**Plain-text document sources**
········
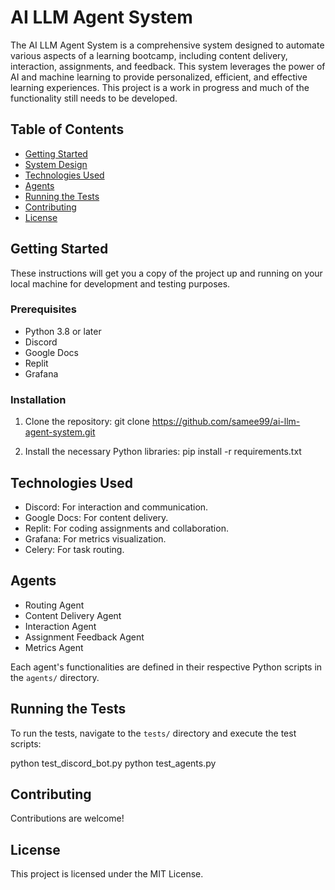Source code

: # AI LLM Agent System

The AI LLM Agent System is a comprehensive system designed to automate various aspects of a learning bootcamp, including content delivery, interaction, assignments, and feedback. This system leverages the power of AI and machine learning to provide personalized, efficient, and effective learning experiences. This project is a work in progress and much of the functionality still needs to be developed. 

## Table of Contents
- [Getting Started](#getting-started)
- [System Design](#system-design)
- [Technologies Used](#technologies-used)
- [Agents](#agents)
- [Running the Tests](#running-the-tests)
- [Contributing](#contributing)
- [License](#license)

## Getting Started
These instructions will get you a copy of the project up and running on your local machine for development and testing purposes.

### Prerequisites
- Python 3.8 or later
- Discord
- Google Docs
- Replit
- Grafana

### Installation
1. Clone the repository:
git clone https://github.com/samee99/ai-llm-agent-system.git

2. Install the necessary Python libraries:
pip install -r requirements.txt

## Technologies Used
- Discord: For interaction and communication.
- Google Docs: For content delivery.
- Replit: For coding assignments and collaboration.
- Grafana: For metrics visualization.
- Celery: For task routing.


## Agents
- Routing Agent
- Content Delivery Agent
- Interaction Agent
- Assignment Feedback Agent
- Metrics Agent

Each agent's functionalities are defined in their respective Python scripts in the `agents/` directory.

## Running the Tests
To run the tests, navigate to the `tests/` directory and execute the test scripts:

python test_discord_bot.py
python test_agents.py


## Contributing
Contributions are welcome!

## License
This project is licensed under the MIT License.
········
**What to do**
What should be set down is every line from the opening of the records through the line that contains "These instructions will", exactly, with pictures left out.

**Exercise solution**
Source code

: # AI LLM Agent System

The AI LLM Agent System is a comprehensive system designed to automate various aspects of a learning bootcamp, including content delivery, interaction, assignments, and feedback. This system leverages the power of AI and machine learning to provide personalized, efficient, and effective learning experiences. This project is a work in progress and much of the functionality still needs to be developed. 

## Table of Contents
- [Getting Started](#getting-started)
- [System Design](#system-design)
- [Technologies Used](#technologies-used)
- [Agents](#agents)
- [Running the Tests](#running-the-tests)
- [Contributing](#contributing)
- [License](#license)

## Getting Started
These instructions will get you a copy of the project up and running on your local machine for development and testing purposes.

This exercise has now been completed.